Protecting children and their overall wellbeing and safety is our prime responsibility as fathers and father figures.
Engaging in warm, supportive fathering is shown to support the emotional and social development of your child. Spend time with them. A safe and loving home is the foundation for a happy and healthy life.
- Check in with your children – understand how they are feeling. Learn to read their signals – address the root causes of stress amongst your children
- Engage in warm, supportive fathering. Children who have fathers who consistently spend time with them in warm, positive engagement, have fewer emotional and behavioural problems
- Check for signs of uncertainty amongst your children – make sure they feel comfortable and safe
- Have family meetings where you can discuss feelings
- A safe and loving home is the foundation for a happy and healthy life
Check in every day
Spend one-on-one time with each of your children every day to check in on their emotional wellbeing. Even if it’s just 5 or 10 minutes. Soon it will become an integral part of your day and theirs, for you to check in on how they are coping, emotionally, physically and socially. This habit will also strengthen your relationships and communication with your children. As your children grow, the nature of these routines will evolve – the important thing is to keep up the habit of spending time together.
Talk about body boundaries
Teach your kids that if they are uncomfortable, they should say “no,” and it is the other person’s responsibility to listen and stop immediately.
Top tips
- Talk to your children about personal space and body boundaries.
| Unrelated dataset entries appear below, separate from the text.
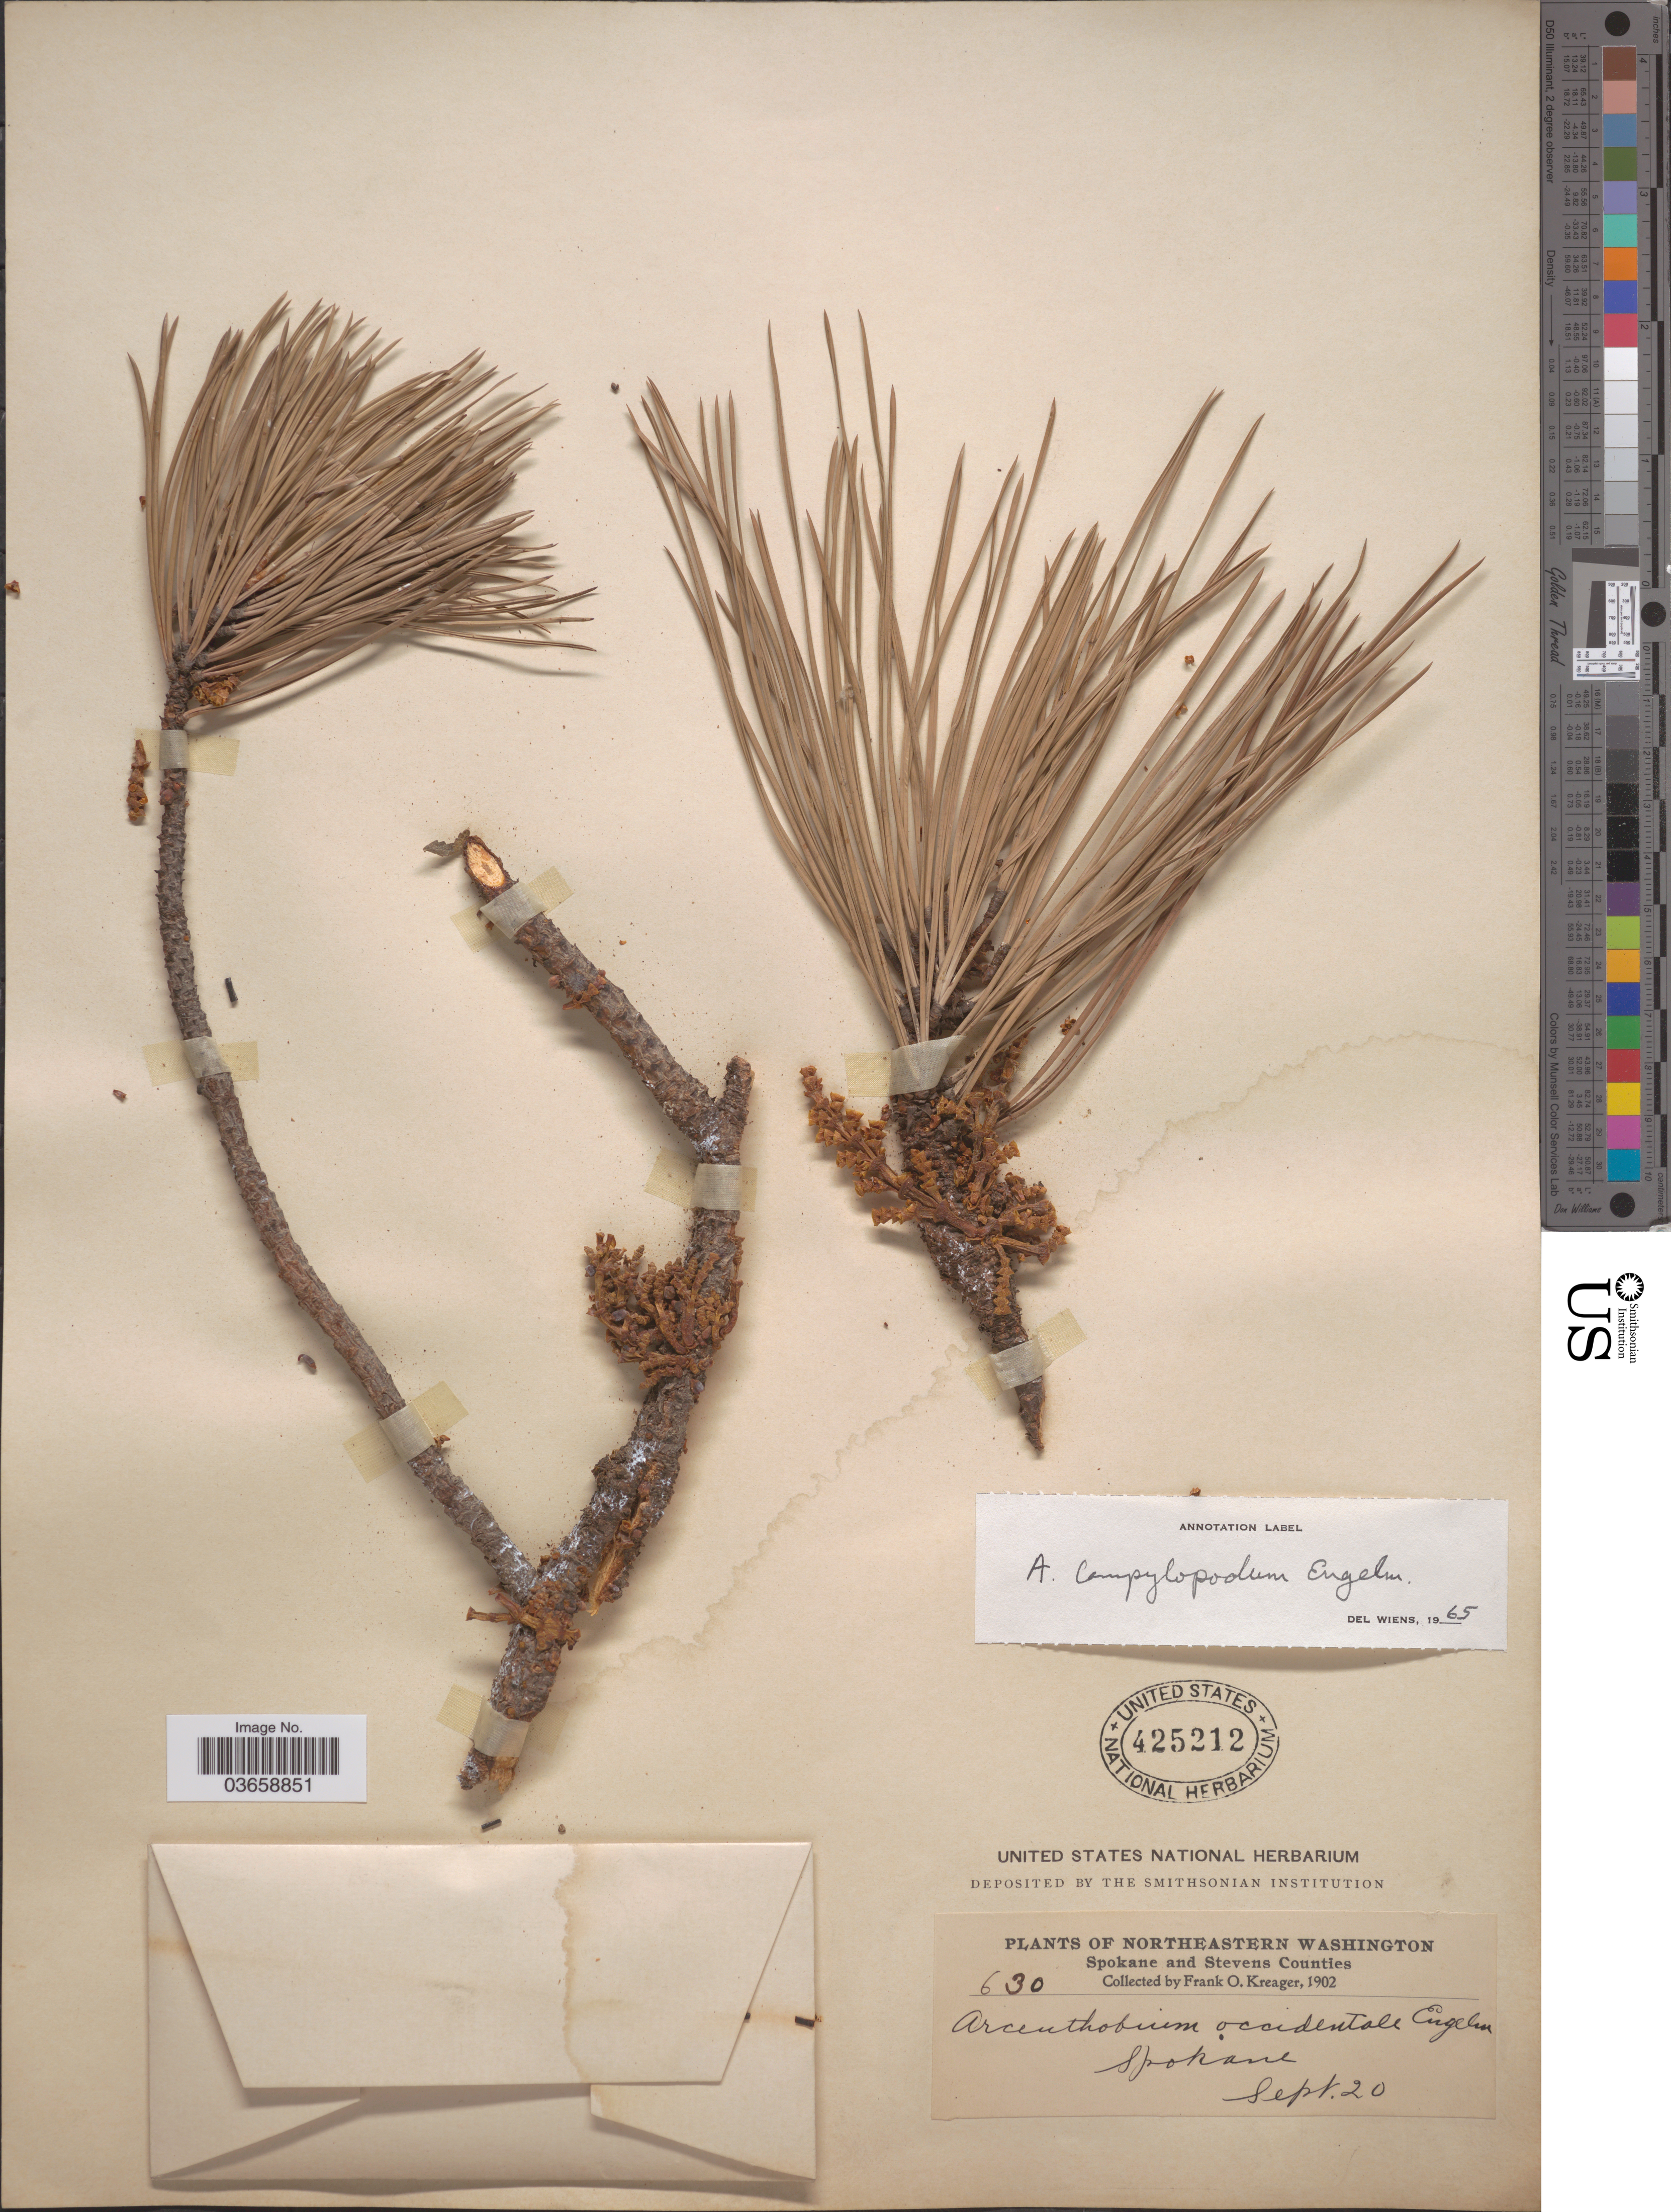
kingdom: Plantae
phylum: Tracheophyta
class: Magnoliopsida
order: Santalales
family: Viscaceae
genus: Arceuthobium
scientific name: Arceuthobium campylopodum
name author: Engelm.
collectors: F. Kreager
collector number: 630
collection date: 1902-09-20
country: United States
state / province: Washington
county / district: Spokane / Stevens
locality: Northeastern Washington. Spokane and Stevens Counties. Spokane.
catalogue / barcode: US 425212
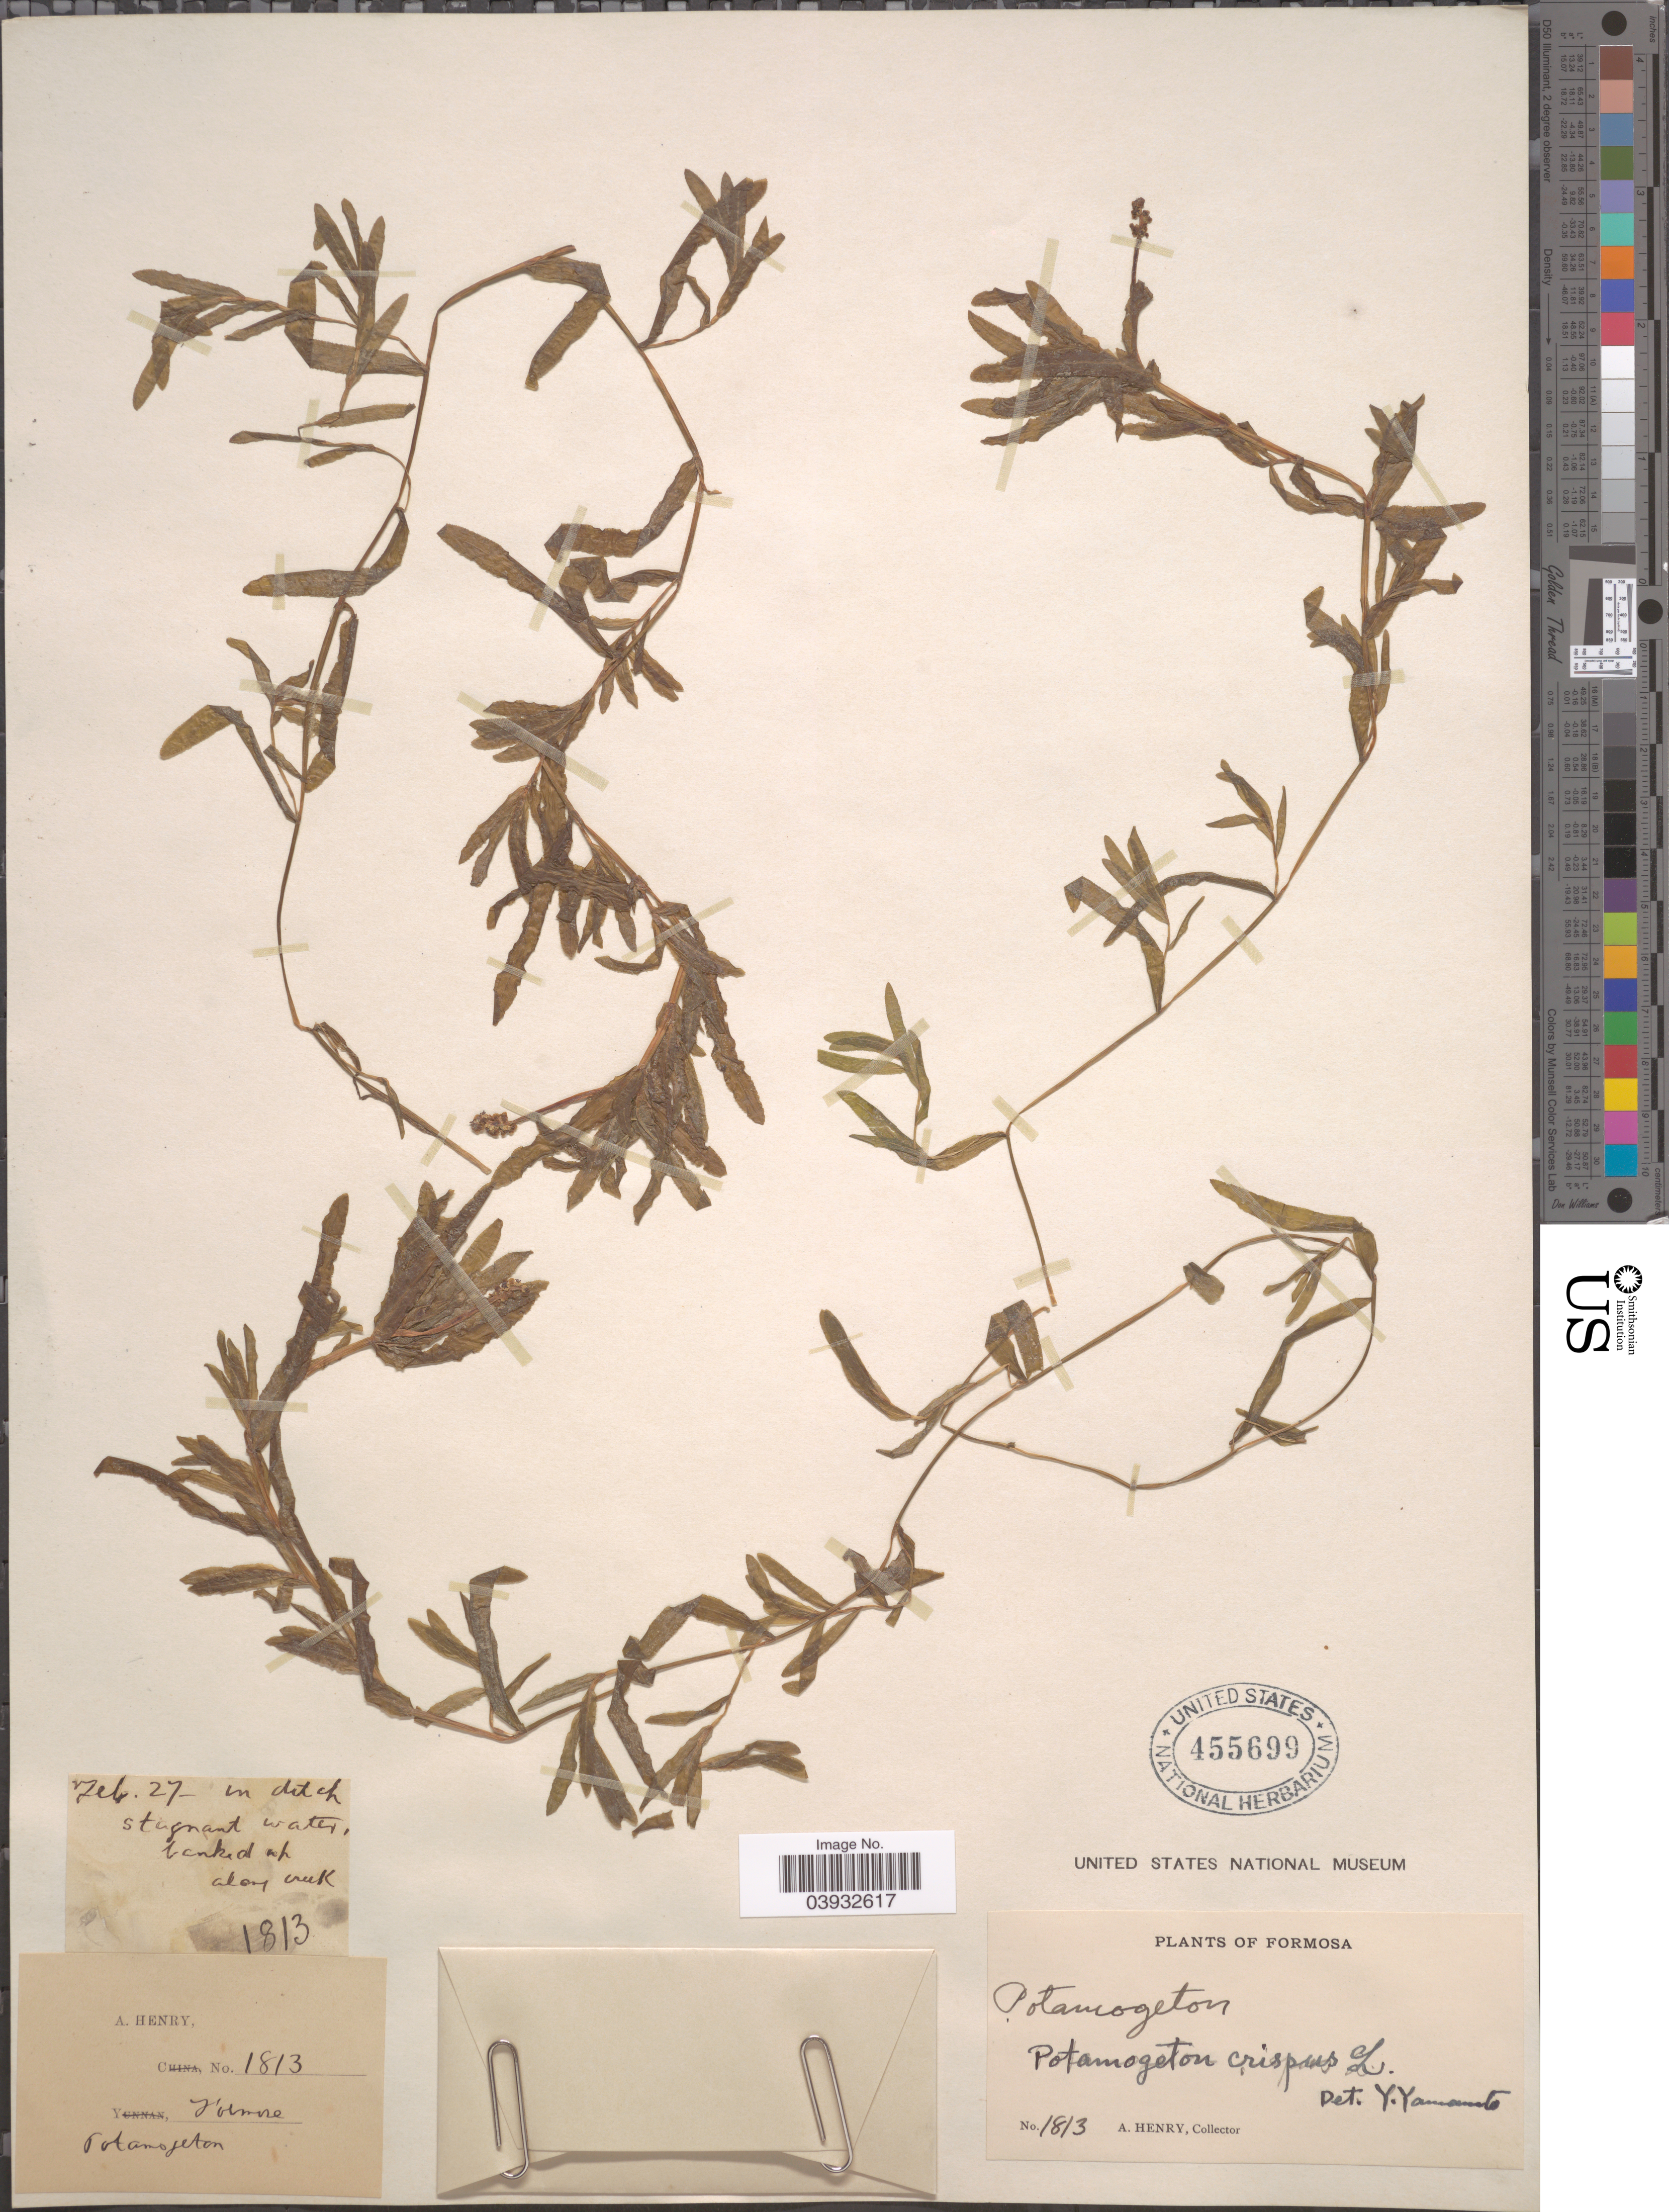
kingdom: Plantae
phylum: Tracheophyta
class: Liliopsida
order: Alismatales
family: Potamogetonaceae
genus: Potamogeton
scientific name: Potamogeton crispus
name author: L.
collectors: A. Henry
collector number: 1913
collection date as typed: Transcribed d/m/y: /2/27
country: Taiwan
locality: Formosa.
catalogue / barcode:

What is okay and what is not.
- Teach your child how to say ‘no’ or ‘stop’ and other ways to communicate when they have had enough, don’t want to do something or what to stop something that makes them feel uncomfortable.
- Teach your child about consent. For younger children – Asking if it is okay to give someone a hug. For older children explaining that they have the right to decide what they are/aren’t okay with regarding personal space and physical touch
- Teach them to trust their feelings. If it doesn’t feel right to them, they should say ‘no’ or ‘stop’ and tell you about it as soon as they can.
- Try some ‘What if…?’ Scenarios. ‘What if someone gives you a big hug and you don’t like it?’ ‘What if someone is hurting you when you are playing?’
(For older children include conversations about inappropriate behaviours, such as adults or older kids making inappropriate comments, asking them to keep secrets, taking or showing them pictures of a sexual nature).